### Task objective
Please repeat every entry exactly as given, apart from dropping the images.

### Given data
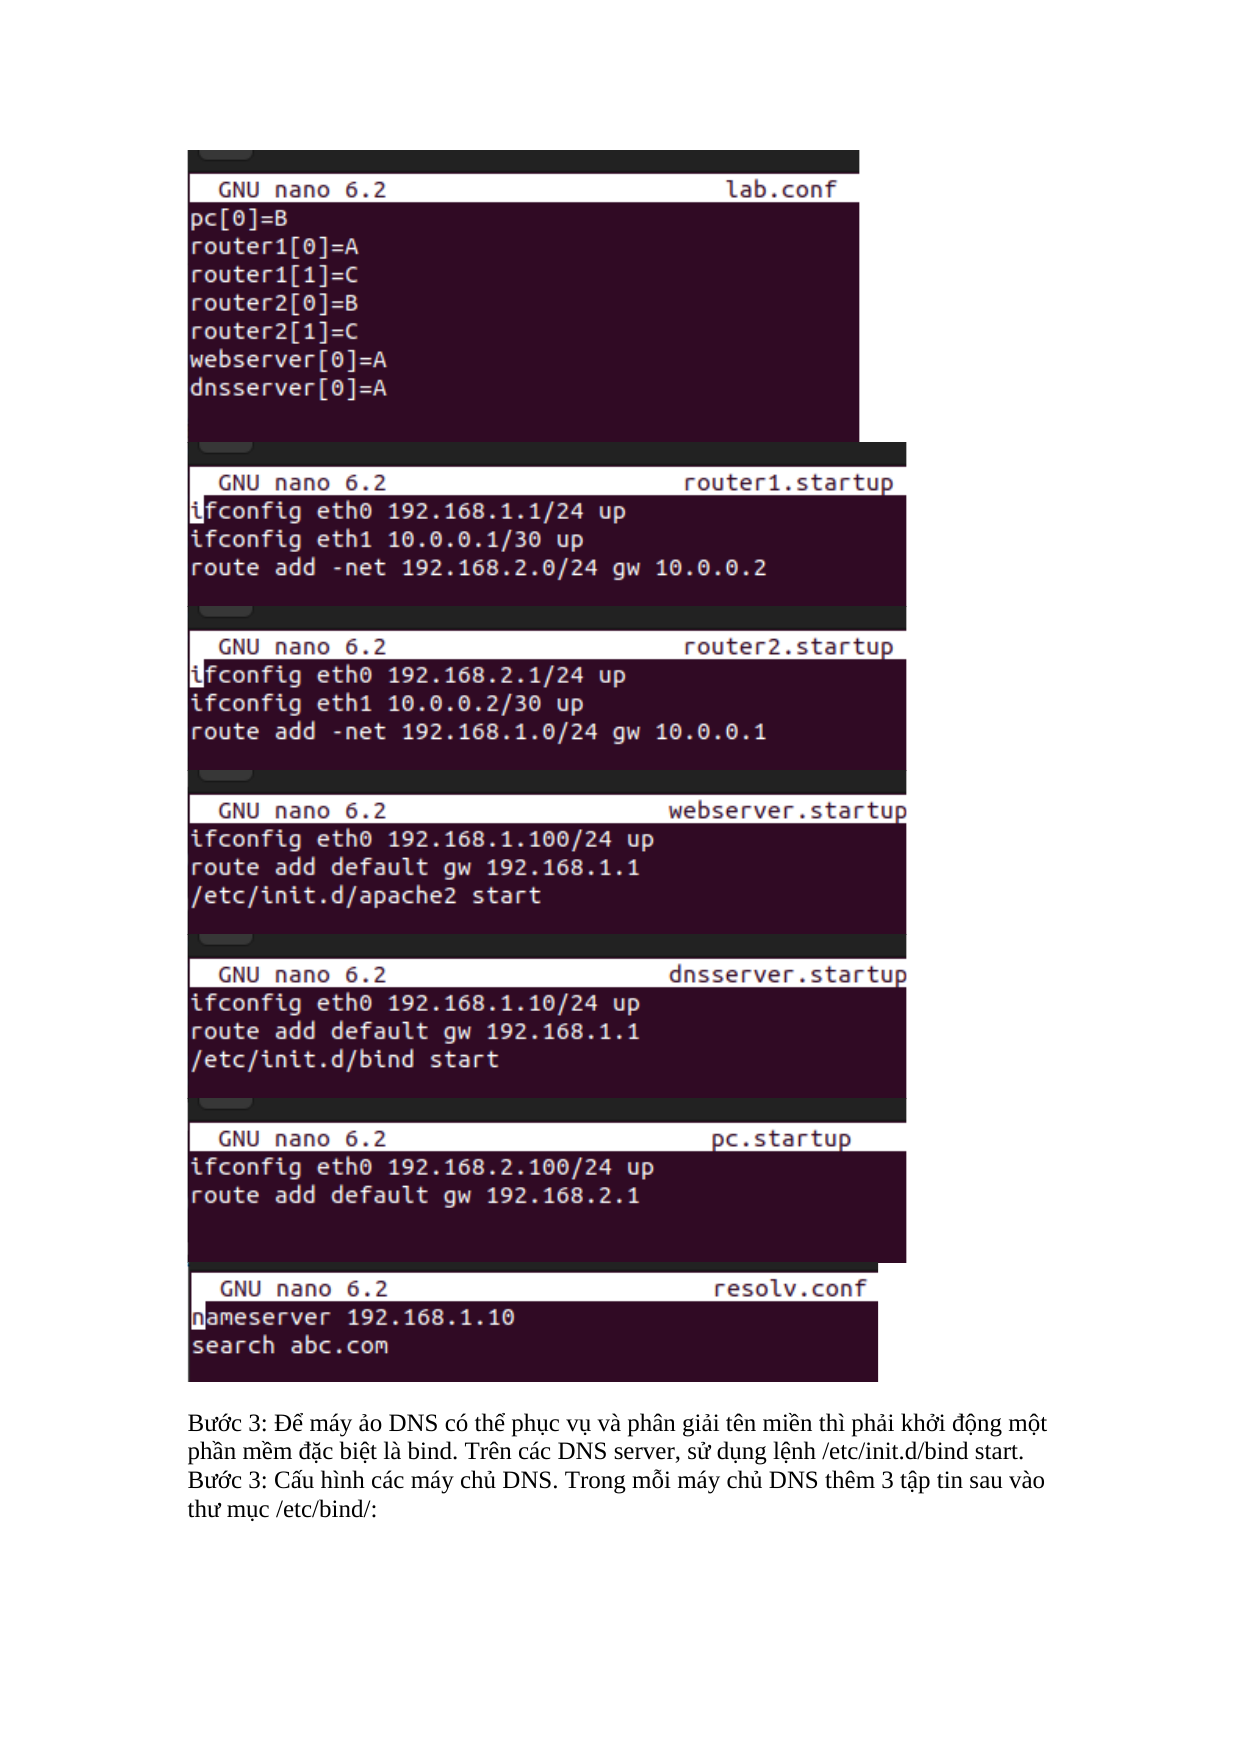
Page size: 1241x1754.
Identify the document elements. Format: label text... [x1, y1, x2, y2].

text Bước 3: Để máy ảo DNS có thể phục vụ và phân giải tên miền thì phải khởi động một phần mềm đặc biệt là bind. Trên các DNS server, sử dụng lệnh /etc/init.d/bind start. [187, 1408, 1053, 1465]
picture [187, 150, 907, 1382]
text Bước 3: Cấu hình các máy chủ DNS. Trong mỗi máy chủ DNS thêm 3 tập tin sau vào thư mục /etc/bind/: [187, 1465, 1053, 1523]
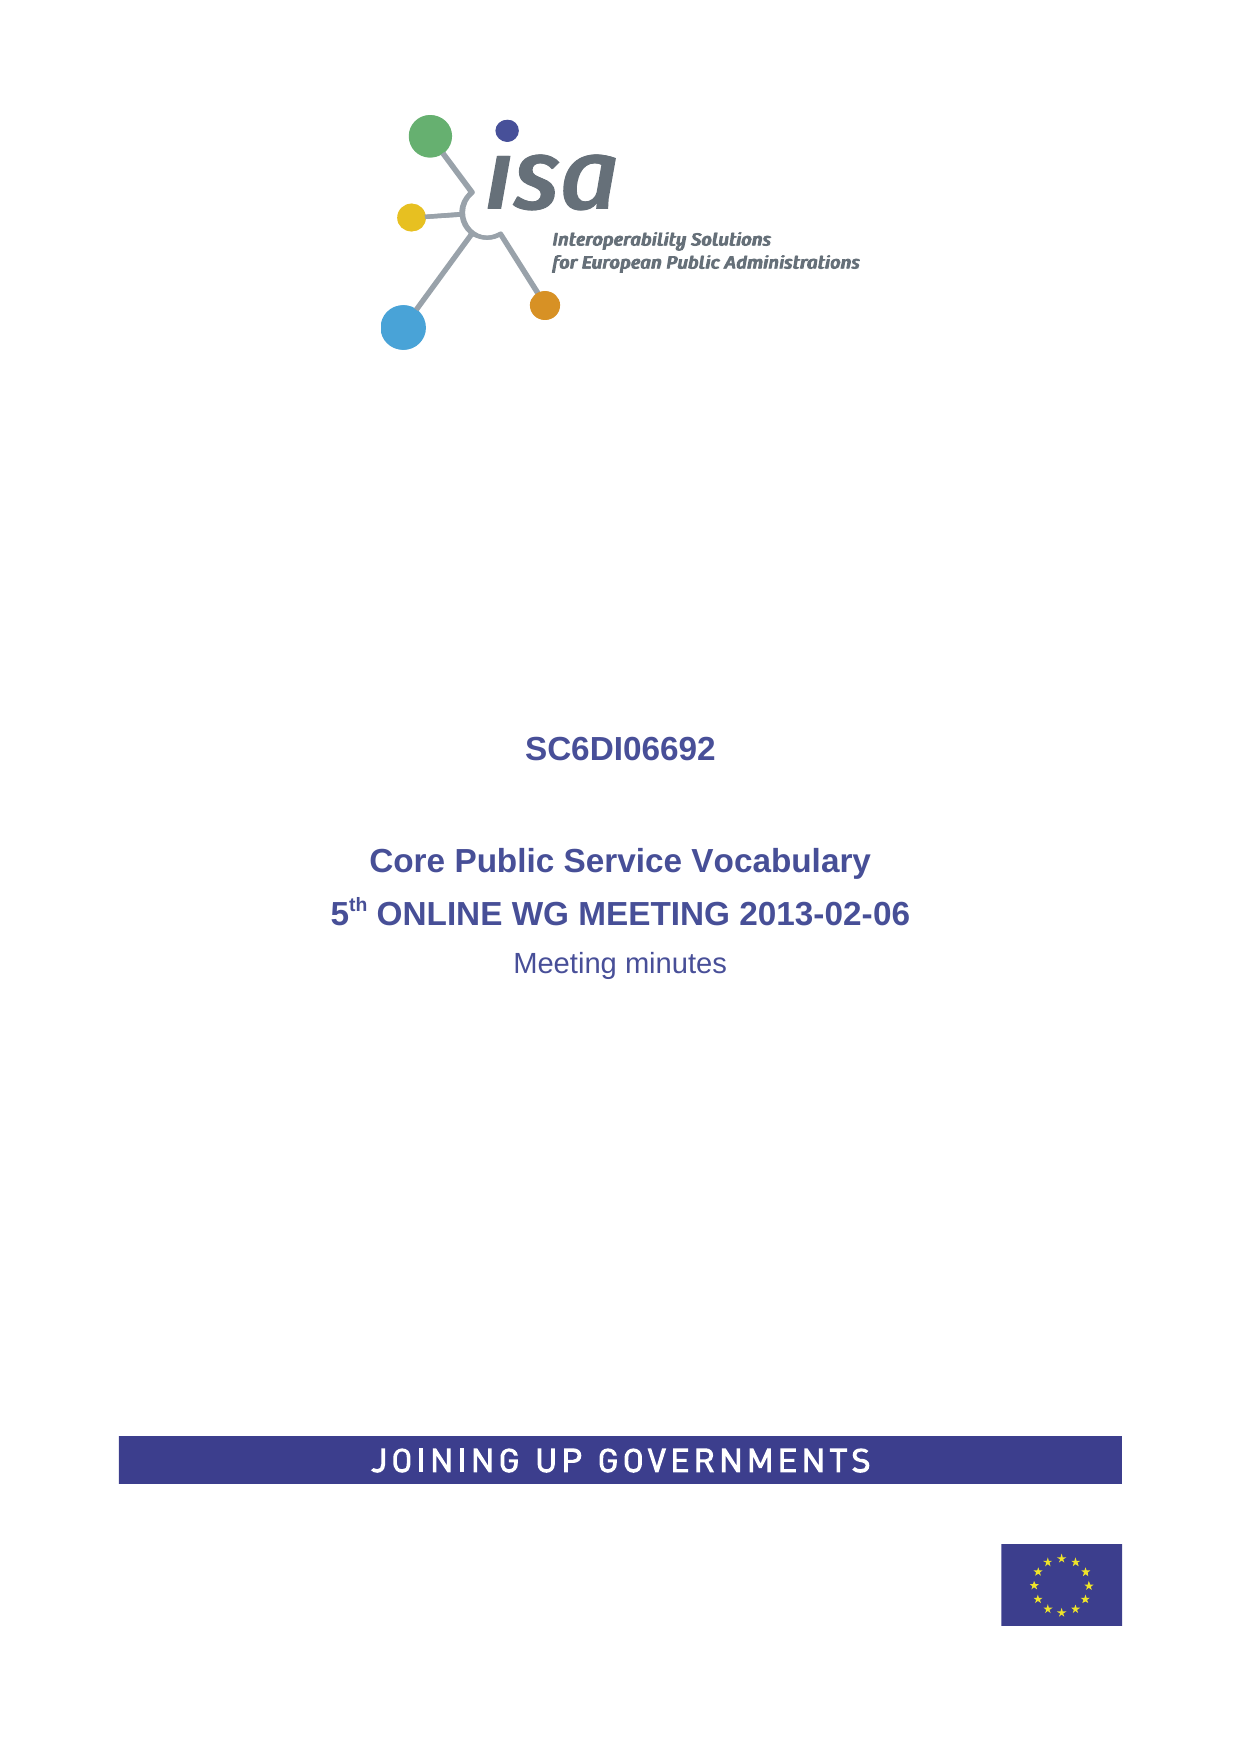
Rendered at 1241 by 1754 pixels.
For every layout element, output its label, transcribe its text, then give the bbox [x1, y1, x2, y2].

subtitle 5th ONLINE WG MEETING 2013-02-06 [177, 894, 1063, 932]
subtitle Meeting minutes [177, 946, 1063, 979]
subtitle Core Public Service Vocabulary [177, 841, 1063, 880]
subtitle SC6DI06692 [177, 729, 1063, 768]
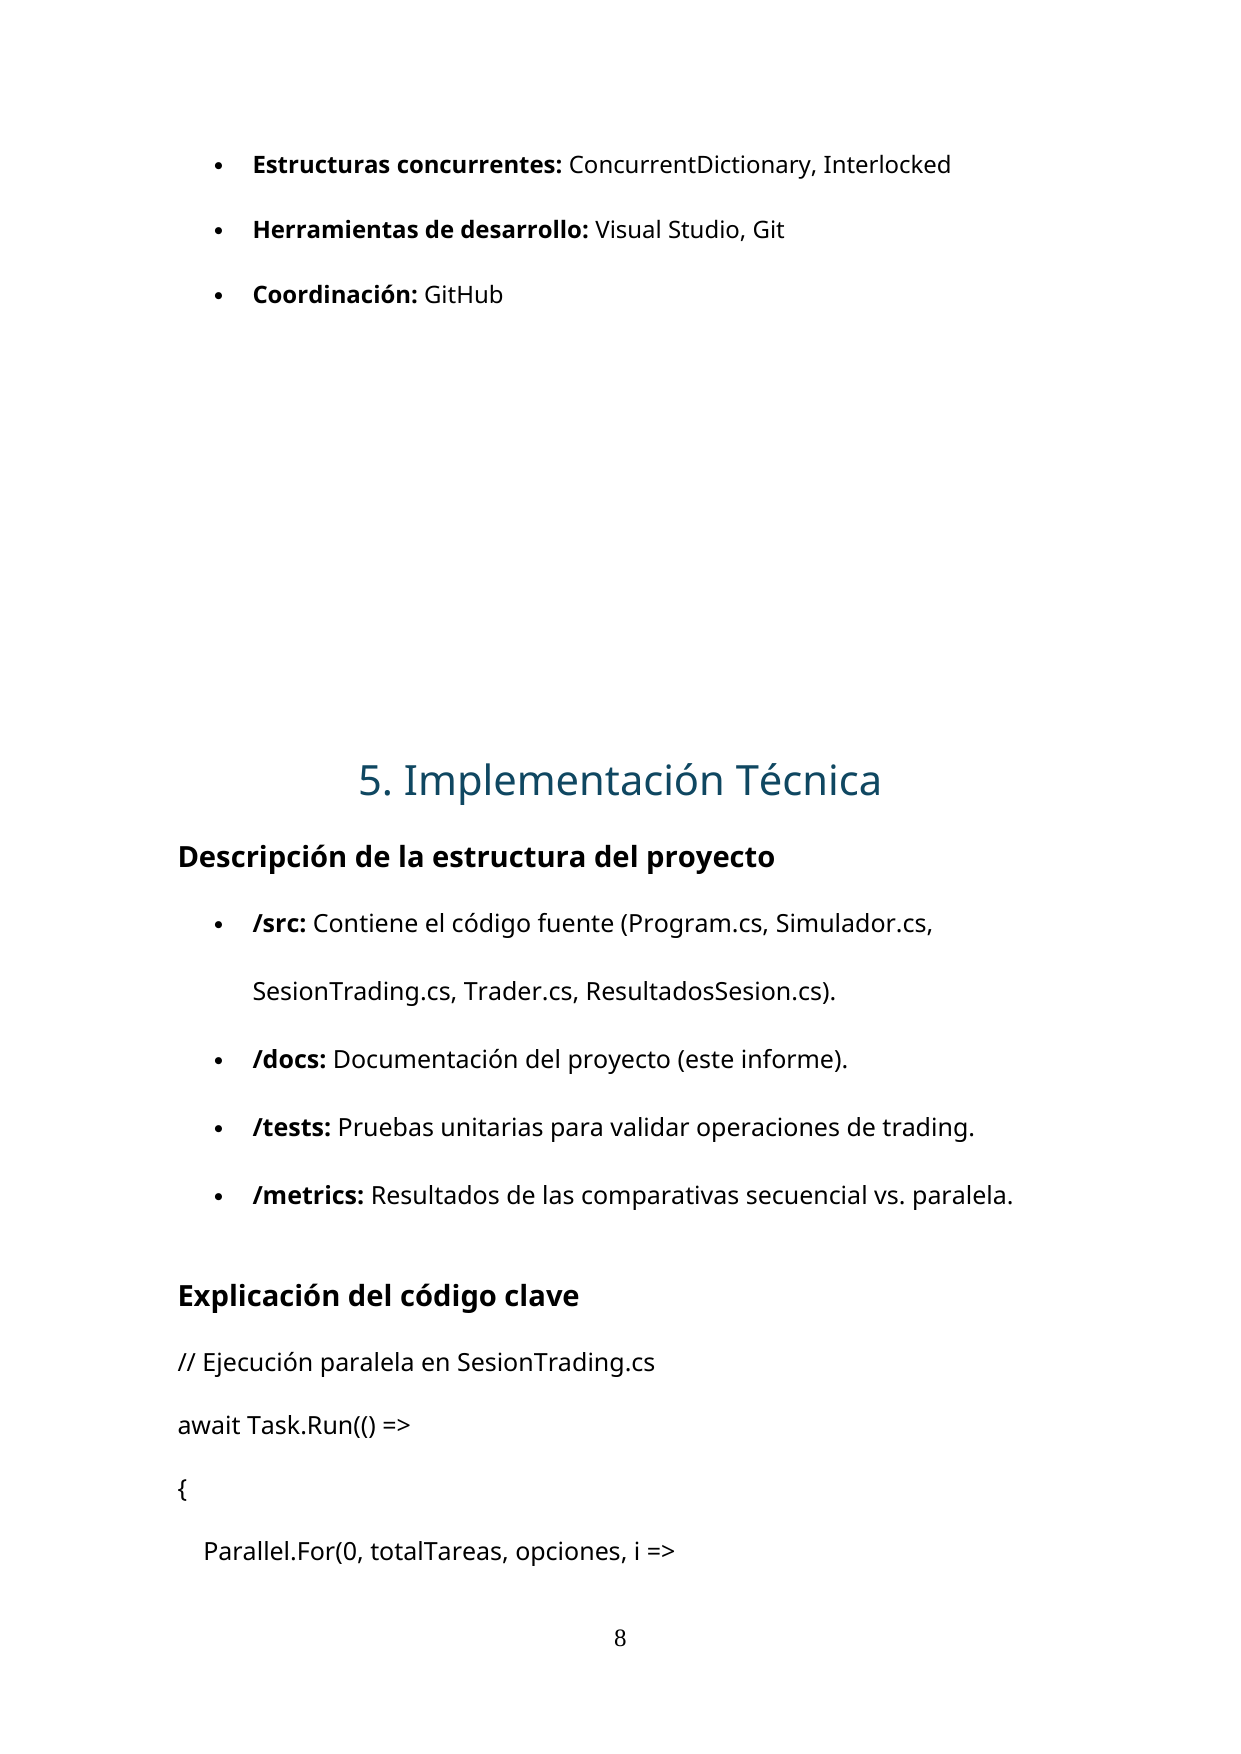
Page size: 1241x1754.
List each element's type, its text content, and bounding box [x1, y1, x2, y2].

subtitle 5. Implementación Técnica [177, 751, 1063, 807]
text await Task.Run(() => [177, 1407, 1063, 1441]
list /src: Contiene el código fuente (Program.cs, Simulador.cs, SesionTrading.cs, Trader.cs, ResultadosSesion.cs). [215, 906, 1063, 1008]
text { [177, 1471, 1063, 1505]
list Coordinación: GitHub [215, 278, 1063, 311]
list /metrics: Resultados de las comparativas secuencial vs. paralela. [215, 1178, 1063, 1212]
text Parallel.For(0, totalTareas, opciones, i => [177, 1534, 1063, 1568]
list /docs: Documentación del proyecto (este informe). [215, 1042, 1063, 1076]
list /tests: Pruebas unitarias para validar operaciones de trading. [215, 1110, 1063, 1144]
list Herramientas de desarrollo: Visual Studio, Git [215, 213, 1063, 245]
list Estructuras concurrentes: ConcurrentDictionary, Interlocked [215, 148, 1063, 180]
text Descripción de la estructura del proyecto [177, 837, 1063, 876]
text Explicación del código clave [177, 1275, 1063, 1315]
text // Ejecución paralela en SesionTrading.cs [177, 1344, 1063, 1378]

### Your solution
Page size: 1241x1754.
Identify the document elements. Format: label text... [x1, y1, x2, y2].

text Bước 3: Để máy ảo DNS có thể phục vụ và phân giải tên miền thì phải khởi động một phần mềm đặc biệt là bind. Trên các DNS server, sử dụng lệnh /etc/init.d/bind start. [187, 1408, 1053, 1465]
picture [187, 150, 907, 1382]
text Bước 3: Cấu hình các máy chủ DNS. Trong mỗi máy chủ DNS thêm 3 tập tin sau vào thư mục /etc/bind/: [187, 1465, 1053, 1523]
Rendered at 1241 by 1754 pixels.
For every layout element, output its label, transcribe its text, then give the bbox [x1, y1, x2, y2].

subtitle 5th ONLINE WG MEETING 2013-02-06 [177, 894, 1063, 932]
subtitle Meeting minutes [177, 946, 1063, 979]
subtitle Core Public Service Vocabulary [177, 841, 1063, 880]
subtitle SC6DI06692 [177, 729, 1063, 768]
Page size: 1241x1754.
List each element's type, its text content, and bounding box [x1, y1, x2, y2].

subtitle 5. Implementación Técnica [177, 751, 1063, 807]
text await Task.Run(() => [177, 1407, 1063, 1441]
list /src: Contiene el código fuente (Program.cs, Simulador.cs, SesionTrading.cs, Trader.cs, ResultadosSesion.cs). [215, 906, 1063, 1008]
text { [177, 1471, 1063, 1505]
list Coordinación: GitHub [215, 278, 1063, 311]
list /metrics: Resultados de las comparativas secuencial vs. paralela. [215, 1178, 1063, 1212]
text Parallel.For(0, totalTareas, opciones, i => [177, 1534, 1063, 1568]
list /docs: Documentación del proyecto (este informe). [215, 1042, 1063, 1076]
list /tests: Pruebas unitarias para validar operaciones de trading. [215, 1110, 1063, 1144]
list Herramientas de desarrollo: Visual Studio, Git [215, 213, 1063, 245]
list Estructuras concurrentes: ConcurrentDictionary, Interlocked [215, 148, 1063, 180]
text Descripción de la estructura del proyecto [177, 837, 1063, 876]
text Explicación del código clave [177, 1275, 1063, 1315]
text // Ejecución paralela en SesionTrading.cs [177, 1344, 1063, 1378]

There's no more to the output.